At this point there is not much more than can be done with IrishGen in its current form. To get where it is, I used CELT transcriptions of LL and Rawl. B502. Other information was transcribed from published genealogical sources which were easily transcribed. For the medieval Irish genealogies, that is not the whole corpus. There are many other genealogical corpora. Currently, there are 38 open MS corpora as recorded in the IrishGen project page. To get these into IrishGen, I would need to transcribe them into a file then translate them into RDF. This is a laborious process that, while valuable in its own right, will take time and money and is overwhelming for a single individual to do. I started on NLS Adv MS 72.1.6 so I may return to that. In the long run, IrishGen may not grow very quickly without more volunteers or some other solution coming to light.

One last thing that IrishGen needs that may be easily done is to swap the hash for the slash in the URLs that are created for each individual. The reason for this is that the hash leaks that the database is based on files as it includes the .trig in the URL. If this were transferred to the web and put on a server, it would be much cleaner for access by browser and easier to remember.

For instance, currently to link to an individual instance in an item, someone would need to use this URL http://example.com/LL/aisneidem_di_araill.trig#Conchobuir. This is sometimes called a “leaky abstraction” as it leaks that there exists a file called aisneidem_di_araill.trig which contains the item entitled “Aisneidem Di Araill” and that it is in the TRiG file format.
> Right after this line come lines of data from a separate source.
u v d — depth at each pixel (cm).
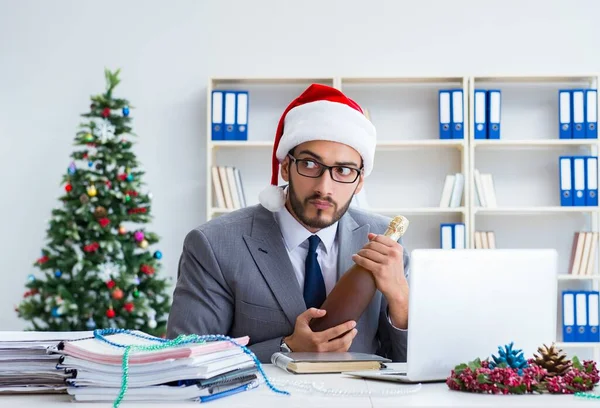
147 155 493
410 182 491
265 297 194
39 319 475
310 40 493
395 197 491
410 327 135
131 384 118
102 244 430
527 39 489
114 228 450
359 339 197
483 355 141
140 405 116
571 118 472
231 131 471
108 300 434
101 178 439
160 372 118
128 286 432
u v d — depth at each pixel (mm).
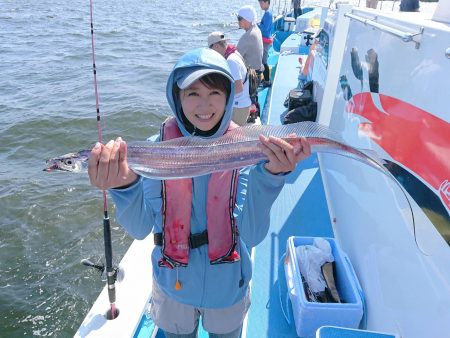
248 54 4664
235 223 1248
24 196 4629
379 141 1814
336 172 2568
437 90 1319
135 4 30875
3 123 6512
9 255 3805
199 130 1277
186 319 1340
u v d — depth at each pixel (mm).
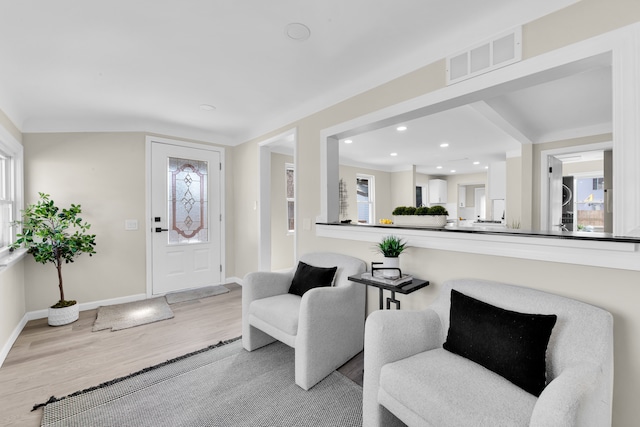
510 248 1720
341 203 6496
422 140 4656
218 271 4453
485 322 1436
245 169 4336
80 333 2814
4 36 1893
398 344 1513
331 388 1958
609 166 3924
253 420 1665
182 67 2338
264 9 1683
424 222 2311
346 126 2691
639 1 1320
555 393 1007
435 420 1166
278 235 5359
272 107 3244
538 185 4172
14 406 1787
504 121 3264
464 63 1885
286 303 2312
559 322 1351
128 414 1711
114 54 2137
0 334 2340
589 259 1441
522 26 1653
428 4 1653
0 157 2904
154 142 3873
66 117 3383
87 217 3518
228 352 2443
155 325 3000
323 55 2178
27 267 3193
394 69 2295
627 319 1350
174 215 4051
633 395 1338
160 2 1612
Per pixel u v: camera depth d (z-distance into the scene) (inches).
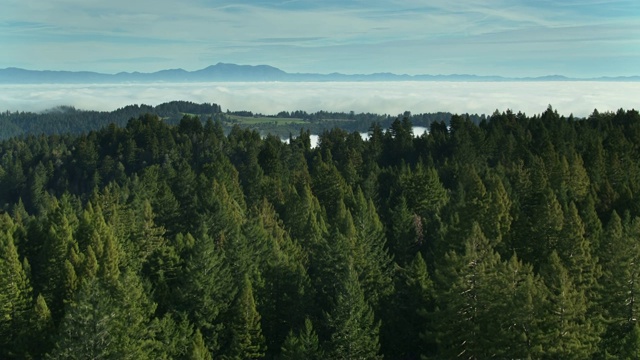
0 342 1866.4
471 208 2485.2
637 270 1558.8
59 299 2047.2
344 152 6136.8
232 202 3750.0
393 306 2111.2
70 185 6889.8
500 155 4958.2
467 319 1528.1
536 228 2297.0
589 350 1391.5
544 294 1395.2
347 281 1793.8
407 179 3922.2
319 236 2849.4
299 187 4463.6
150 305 1838.1
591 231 2406.5
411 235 3009.4
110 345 1437.0
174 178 4520.2
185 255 2475.4
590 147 4175.7
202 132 7770.7
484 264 1541.6
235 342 1889.8
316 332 2028.8
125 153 7003.0
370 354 1758.1
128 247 2576.3
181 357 1795.0
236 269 2287.2
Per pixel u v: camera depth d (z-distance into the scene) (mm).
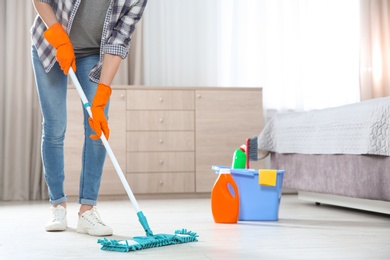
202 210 2984
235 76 4469
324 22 4645
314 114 3045
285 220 2445
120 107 3947
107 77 1813
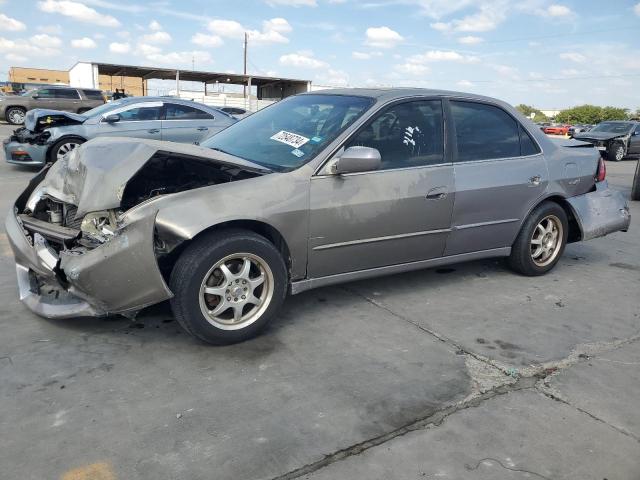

To hide this from someone looking at a URL, swapping the # for a / will do that and make a few other things possible. A URL that uses a slash will look like http://example.com/LL/aisneidem_di_araill/Conchobuir. In this situation you can easily parse the URL this way http://example.com + MS + Item + Individual Instance. Thus if a user requests http://example.com/LL/aisneidem_di_araill/, they will get the metadata back about that item from the server. If they request http://example.com/LL, they can get the metadata about the manuscript. This hides the fact that the entire database is a set of flat files on Github as the user will likely never care about that and indeed should not care. Moreover, the underlying database (if there were to be one online in the future), would only need to run a SPARQL describe query to return all known information about a requested URL.

I will concentrate on the hash/slash swap which will be a bit tricky as I will need to keep the owl:sameAs links that are in the files consistent if they change. I have scripts which will help me detect this so it is only a minor annoyance. The next thing after that is much more daunting which is transcribing genealogical corpora which have not been published. I will probably pick up NLS Adv MS 72.1.6 again which has some of its contents published here as TEI XML. I am not sure if it would be worth doing all the context work to attempt a proper publication out of it (or any of the other genealogical corpora) but I may explore what the options are once I get that far.